EXERCISE DIRECTIONS: Given the entries that follow, write out exactly the lines starting at the one containing "CMM Revision List" and ending at the one containing "25-20-35 | |", both ends included, and only those.

EXERCISE DATA:
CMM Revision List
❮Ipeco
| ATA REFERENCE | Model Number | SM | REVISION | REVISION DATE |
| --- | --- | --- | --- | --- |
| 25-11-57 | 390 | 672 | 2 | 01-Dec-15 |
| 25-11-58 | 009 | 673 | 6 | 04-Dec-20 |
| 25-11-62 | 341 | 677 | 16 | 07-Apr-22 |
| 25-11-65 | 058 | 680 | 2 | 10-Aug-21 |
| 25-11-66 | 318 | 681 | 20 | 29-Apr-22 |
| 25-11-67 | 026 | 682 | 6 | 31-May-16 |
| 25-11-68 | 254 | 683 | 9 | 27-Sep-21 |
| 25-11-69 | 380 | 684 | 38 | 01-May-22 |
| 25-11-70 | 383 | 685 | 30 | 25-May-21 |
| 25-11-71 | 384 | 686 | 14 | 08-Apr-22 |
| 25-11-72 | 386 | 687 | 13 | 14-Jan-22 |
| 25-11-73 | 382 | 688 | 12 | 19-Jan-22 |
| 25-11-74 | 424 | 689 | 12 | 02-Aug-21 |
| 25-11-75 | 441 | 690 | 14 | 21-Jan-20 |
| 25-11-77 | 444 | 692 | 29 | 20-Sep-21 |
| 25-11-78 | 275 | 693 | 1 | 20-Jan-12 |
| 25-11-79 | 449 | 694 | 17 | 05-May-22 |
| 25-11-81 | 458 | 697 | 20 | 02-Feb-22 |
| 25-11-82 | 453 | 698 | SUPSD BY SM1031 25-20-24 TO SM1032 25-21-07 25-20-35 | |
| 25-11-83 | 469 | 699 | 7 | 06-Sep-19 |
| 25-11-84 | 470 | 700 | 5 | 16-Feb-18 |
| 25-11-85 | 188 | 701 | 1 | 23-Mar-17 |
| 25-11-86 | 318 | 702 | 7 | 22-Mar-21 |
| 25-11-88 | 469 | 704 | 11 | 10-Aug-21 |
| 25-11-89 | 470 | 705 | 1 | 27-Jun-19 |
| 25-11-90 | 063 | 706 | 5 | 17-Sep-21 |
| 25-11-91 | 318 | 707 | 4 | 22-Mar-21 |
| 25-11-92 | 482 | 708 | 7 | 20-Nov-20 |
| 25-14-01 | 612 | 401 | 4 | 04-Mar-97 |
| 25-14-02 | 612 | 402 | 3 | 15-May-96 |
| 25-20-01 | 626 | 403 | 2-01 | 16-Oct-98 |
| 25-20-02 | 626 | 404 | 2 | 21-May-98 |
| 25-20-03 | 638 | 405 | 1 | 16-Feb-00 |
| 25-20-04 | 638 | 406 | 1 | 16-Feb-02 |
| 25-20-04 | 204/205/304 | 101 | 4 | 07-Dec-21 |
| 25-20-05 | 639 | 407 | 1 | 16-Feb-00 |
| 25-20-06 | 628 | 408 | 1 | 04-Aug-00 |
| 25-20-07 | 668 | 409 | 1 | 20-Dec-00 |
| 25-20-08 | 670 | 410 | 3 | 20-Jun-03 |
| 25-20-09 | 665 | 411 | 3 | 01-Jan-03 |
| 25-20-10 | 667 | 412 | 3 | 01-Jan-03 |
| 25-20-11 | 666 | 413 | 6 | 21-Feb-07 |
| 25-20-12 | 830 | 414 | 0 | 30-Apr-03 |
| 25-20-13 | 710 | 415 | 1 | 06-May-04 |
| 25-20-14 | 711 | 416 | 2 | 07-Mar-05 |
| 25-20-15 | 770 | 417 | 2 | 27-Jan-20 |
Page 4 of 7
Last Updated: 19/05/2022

---

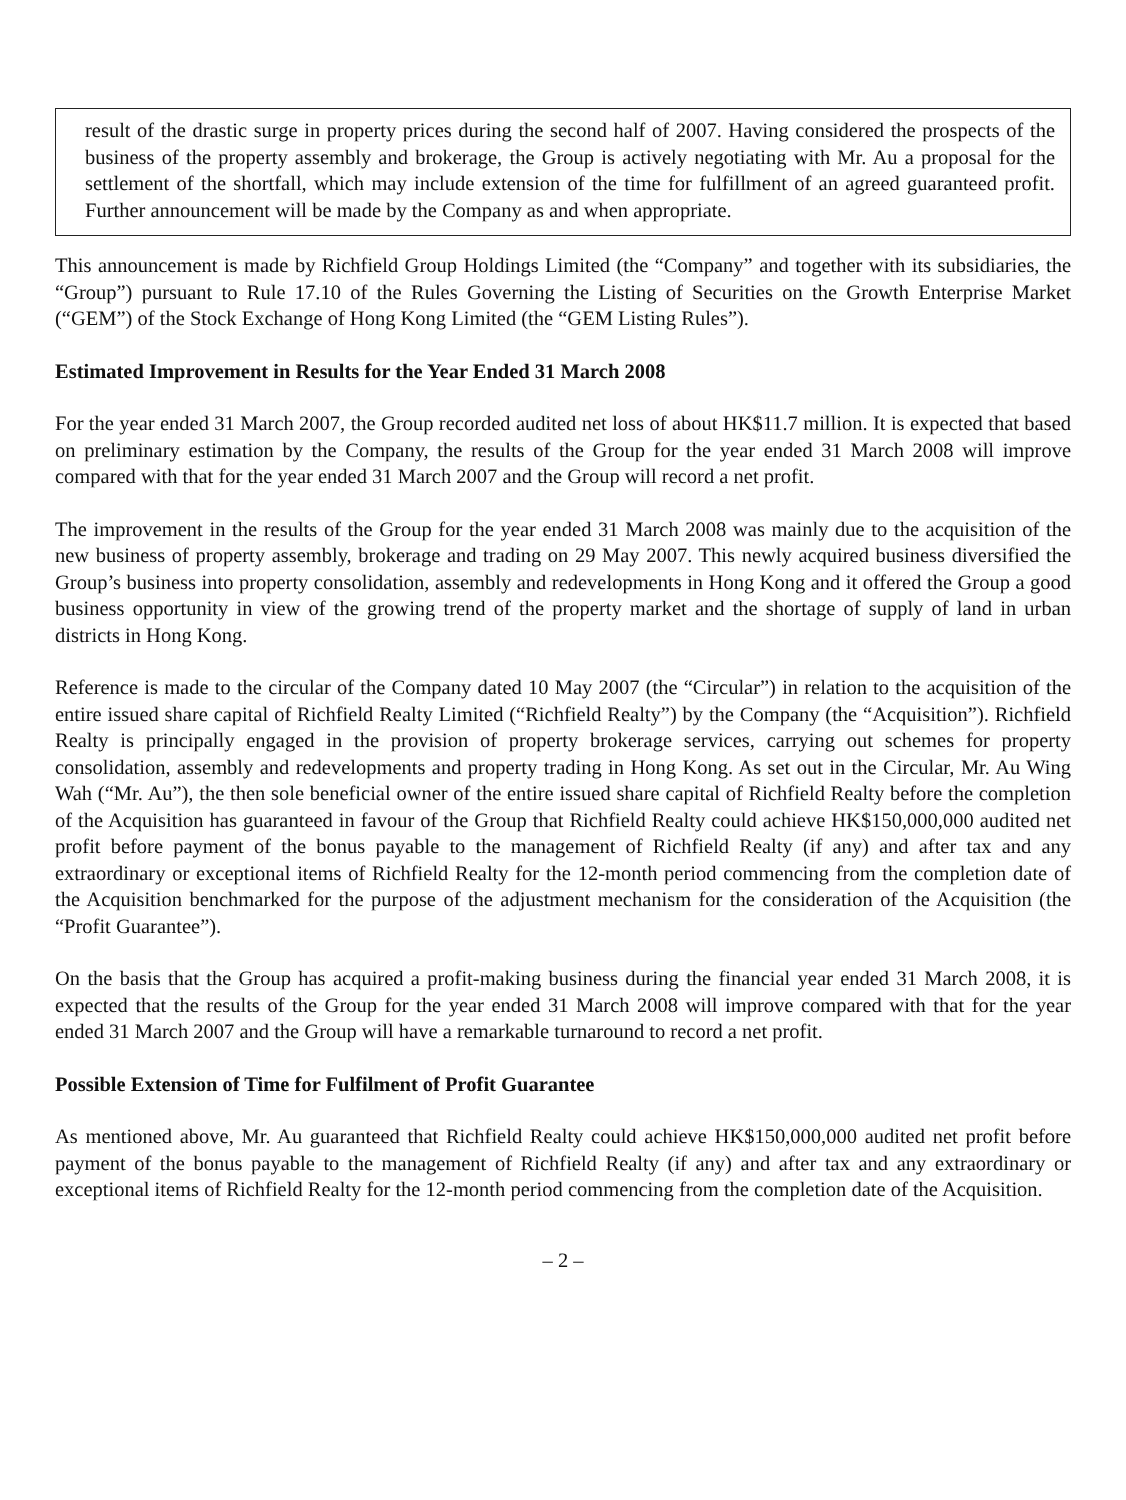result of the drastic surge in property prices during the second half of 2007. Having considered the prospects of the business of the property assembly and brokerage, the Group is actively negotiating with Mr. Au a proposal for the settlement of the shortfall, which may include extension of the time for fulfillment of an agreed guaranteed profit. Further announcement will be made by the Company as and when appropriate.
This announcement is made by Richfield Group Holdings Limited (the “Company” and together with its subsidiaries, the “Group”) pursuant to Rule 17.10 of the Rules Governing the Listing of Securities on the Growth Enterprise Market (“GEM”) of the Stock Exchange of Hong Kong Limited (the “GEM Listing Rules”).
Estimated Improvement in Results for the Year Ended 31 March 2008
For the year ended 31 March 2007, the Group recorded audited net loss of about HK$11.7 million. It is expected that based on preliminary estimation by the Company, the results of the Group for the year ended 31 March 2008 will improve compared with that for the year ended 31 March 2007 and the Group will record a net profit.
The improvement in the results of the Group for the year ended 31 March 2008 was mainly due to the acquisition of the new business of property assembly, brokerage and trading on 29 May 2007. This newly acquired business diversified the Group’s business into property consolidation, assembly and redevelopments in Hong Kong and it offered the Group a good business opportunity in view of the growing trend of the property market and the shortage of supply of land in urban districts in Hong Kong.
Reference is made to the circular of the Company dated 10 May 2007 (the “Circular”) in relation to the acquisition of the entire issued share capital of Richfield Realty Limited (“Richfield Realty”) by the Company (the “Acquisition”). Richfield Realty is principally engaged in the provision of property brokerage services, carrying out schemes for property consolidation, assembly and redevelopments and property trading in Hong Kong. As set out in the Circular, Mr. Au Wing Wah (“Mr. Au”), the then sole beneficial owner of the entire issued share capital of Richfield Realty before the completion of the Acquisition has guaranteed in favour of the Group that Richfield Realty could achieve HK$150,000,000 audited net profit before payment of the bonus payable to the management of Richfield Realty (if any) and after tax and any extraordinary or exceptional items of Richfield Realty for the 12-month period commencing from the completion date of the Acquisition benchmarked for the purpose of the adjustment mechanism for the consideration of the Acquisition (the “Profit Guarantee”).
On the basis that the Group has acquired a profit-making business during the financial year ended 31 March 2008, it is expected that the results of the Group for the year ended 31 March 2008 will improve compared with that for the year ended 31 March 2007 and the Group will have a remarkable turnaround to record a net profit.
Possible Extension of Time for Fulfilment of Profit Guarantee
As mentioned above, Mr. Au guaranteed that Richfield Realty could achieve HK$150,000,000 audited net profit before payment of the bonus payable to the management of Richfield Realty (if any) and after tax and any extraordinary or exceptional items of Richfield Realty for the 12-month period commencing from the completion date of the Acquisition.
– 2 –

...

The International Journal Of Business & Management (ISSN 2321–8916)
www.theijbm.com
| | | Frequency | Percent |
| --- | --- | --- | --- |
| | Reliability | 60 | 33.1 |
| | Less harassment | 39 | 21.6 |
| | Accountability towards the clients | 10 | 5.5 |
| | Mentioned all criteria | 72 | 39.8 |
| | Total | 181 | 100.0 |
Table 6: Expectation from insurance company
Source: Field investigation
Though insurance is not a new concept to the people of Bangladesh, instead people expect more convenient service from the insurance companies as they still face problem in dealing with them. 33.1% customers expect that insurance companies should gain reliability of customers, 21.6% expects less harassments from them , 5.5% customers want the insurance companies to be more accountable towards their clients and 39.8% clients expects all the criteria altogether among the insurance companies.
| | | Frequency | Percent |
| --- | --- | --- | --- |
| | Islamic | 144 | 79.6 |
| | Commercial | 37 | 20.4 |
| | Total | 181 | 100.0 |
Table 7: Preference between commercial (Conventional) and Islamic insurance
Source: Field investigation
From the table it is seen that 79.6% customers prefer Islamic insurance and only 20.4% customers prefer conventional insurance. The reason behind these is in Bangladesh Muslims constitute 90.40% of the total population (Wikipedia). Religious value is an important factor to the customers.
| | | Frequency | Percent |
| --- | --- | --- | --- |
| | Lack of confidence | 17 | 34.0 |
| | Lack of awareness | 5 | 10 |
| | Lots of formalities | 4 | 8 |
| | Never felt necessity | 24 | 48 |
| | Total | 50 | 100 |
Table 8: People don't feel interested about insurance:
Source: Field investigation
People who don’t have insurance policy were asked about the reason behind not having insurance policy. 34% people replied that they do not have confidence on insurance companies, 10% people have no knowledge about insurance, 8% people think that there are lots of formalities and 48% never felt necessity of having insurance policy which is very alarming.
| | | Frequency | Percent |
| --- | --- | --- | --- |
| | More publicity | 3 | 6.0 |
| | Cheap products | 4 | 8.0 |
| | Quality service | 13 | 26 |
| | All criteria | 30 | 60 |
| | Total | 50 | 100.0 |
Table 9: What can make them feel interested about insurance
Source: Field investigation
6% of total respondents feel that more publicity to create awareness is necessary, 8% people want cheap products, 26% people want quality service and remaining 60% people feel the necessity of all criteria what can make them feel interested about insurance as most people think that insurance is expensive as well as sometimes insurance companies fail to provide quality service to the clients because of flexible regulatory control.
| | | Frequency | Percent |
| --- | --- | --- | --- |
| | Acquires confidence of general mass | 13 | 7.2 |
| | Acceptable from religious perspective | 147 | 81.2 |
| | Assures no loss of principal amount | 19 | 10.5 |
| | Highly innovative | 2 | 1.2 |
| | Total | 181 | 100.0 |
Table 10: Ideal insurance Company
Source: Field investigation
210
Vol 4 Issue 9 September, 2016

WRITTEN REPLY:
CMM Revision List
❮Ipeco
| ATA REFERENCE | Model Number | SM | REVISION | REVISION DATE |
| --- | --- | --- | --- | --- |
| 25-11-57 | 390 | 672 | 2 | 01-Dec-15 |
| 25-11-58 | 009 | 673 | 6 | 04-Dec-20 |
| 25-11-62 | 341 | 677 | 16 | 07-Apr-22 |
| 25-11-65 | 058 | 680 | 2 | 10-Aug-21 |
| 25-11-66 | 318 | 681 | 20 | 29-Apr-22 |
| 25-11-67 | 026 | 682 | 6 | 31-May-16 |
| 25-11-68 | 254 | 683 | 9 | 27-Sep-21 |
| 25-11-69 | 380 | 684 | 38 | 01-May-22 |
| 25-11-70 | 383 | 685 | 30 | 25-May-21 |
| 25-11-71 | 384 | 686 | 14 | 08-Apr-22 |
| 25-11-72 | 386 | 687 | 13 | 14-Jan-22 |
| 25-11-73 | 382 | 688 | 12 | 19-Jan-22 |
| 25-11-74 | 424 | 689 | 12 | 02-Aug-21 |
| 25-11-75 | 441 | 690 | 14 | 21-Jan-20 |
| 25-11-77 | 444 | 692 | 29 | 20-Sep-21 |
| 25-11-78 | 275 | 693 | 1 | 20-Jan-12 |
| 25-11-79 | 449 | 694 | 17 | 05-May-22 |
| 25-11-81 | 458 | 697 | 20 | 02-Feb-22 |
| 25-11-82 | 453 | 698 | SUPSD BY SM1031 25-20-24 TO SM1032 25-21-07 25-20-35 | |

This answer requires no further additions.